What is your dream Con?: That exists? Or that I would make up?

Sakura Sisters: Either one, or both if you like.

O Christmas Geek: My favorite show I do currently is GenCon. The people are awesome, the gaming is just great (I love playing Catan with strangers at 2am), the city just embraces the con. The load-in and out is so efficient, and Fern, the show management company, is amazing. And the food trucks….oh my god, the food trucks. Second favorite is DragonCon, because I live in Atlanta, and…DragonCon. My favorite small show is here too, CONjuration, which is Harry Potter and magic themed, and I just adore it. They do the best job. 

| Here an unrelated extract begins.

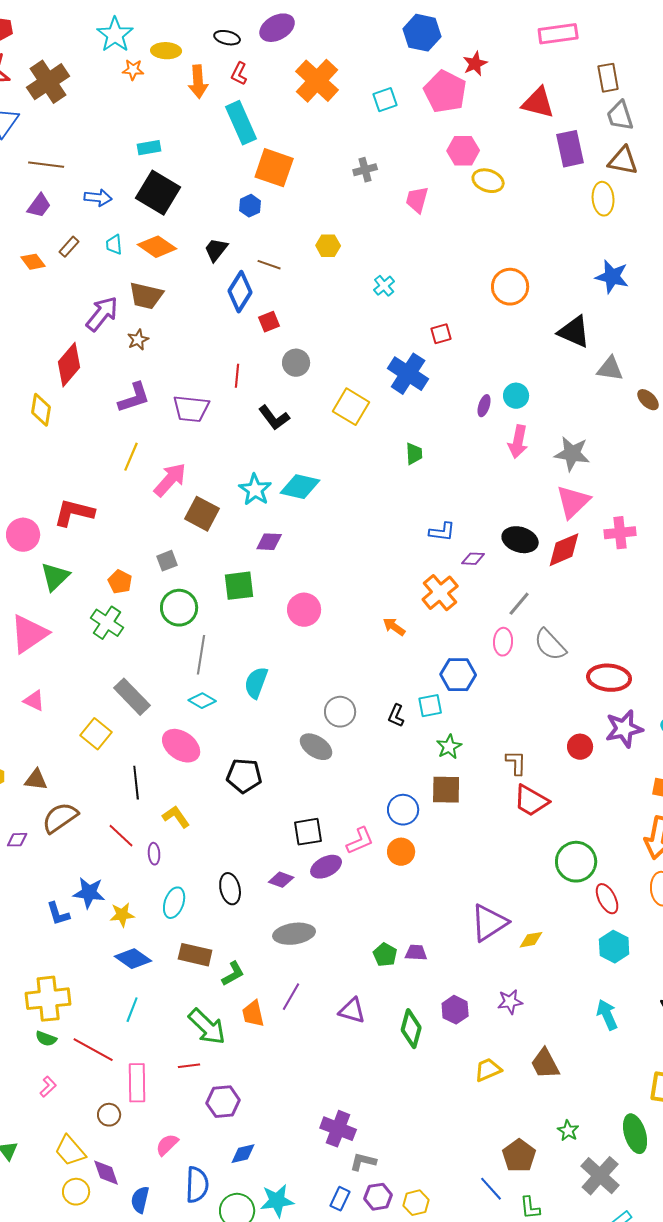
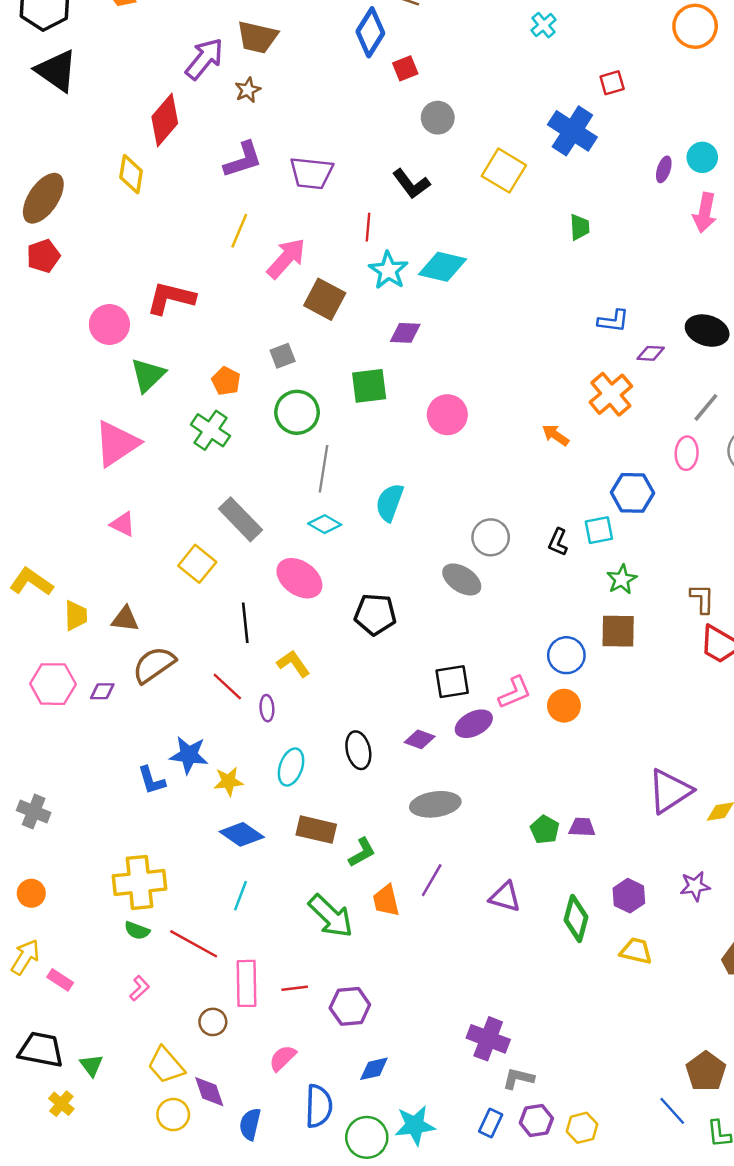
red line: (237, 376) -> (368, 227), moved
red line: (189, 1066) -> (295, 988), moved
yellow trapezoid: (488, 1070) -> (636, 951), moved, turned 36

Sakura Sisters: Good Variety?

O Christmas Geek: At Gen, you walk out the front door of the convention center and there is a closed off street LINED with food trucks. My favorites are Der Pretzel Wagen and the doughnut truck. 

Sakura Sisters: That sounds amazing.

As you know I’m doing these interviews to garner advice for new business owners, what would you have most wished to hear back when you started?: I was so lucky; my mentors helped me avoid some obvious mistakes. Paul (Bielaczyc, of Aradani Studios) gave me one of the best pieces….. “Pay your taxes.” I would have liked to hear that show setup is always a pain in the ass. And that a gel mat for the floor is your best friend.

Thank you so much for taking the time to talk to me, do you have any parting remarks? Don’t be late? 

Sakura Sisters: Well that’s always a good one.

O Christmas Geek: No I do, Love what you do. It’s super important, because people can tell. And be brave, because starting is the hardest part.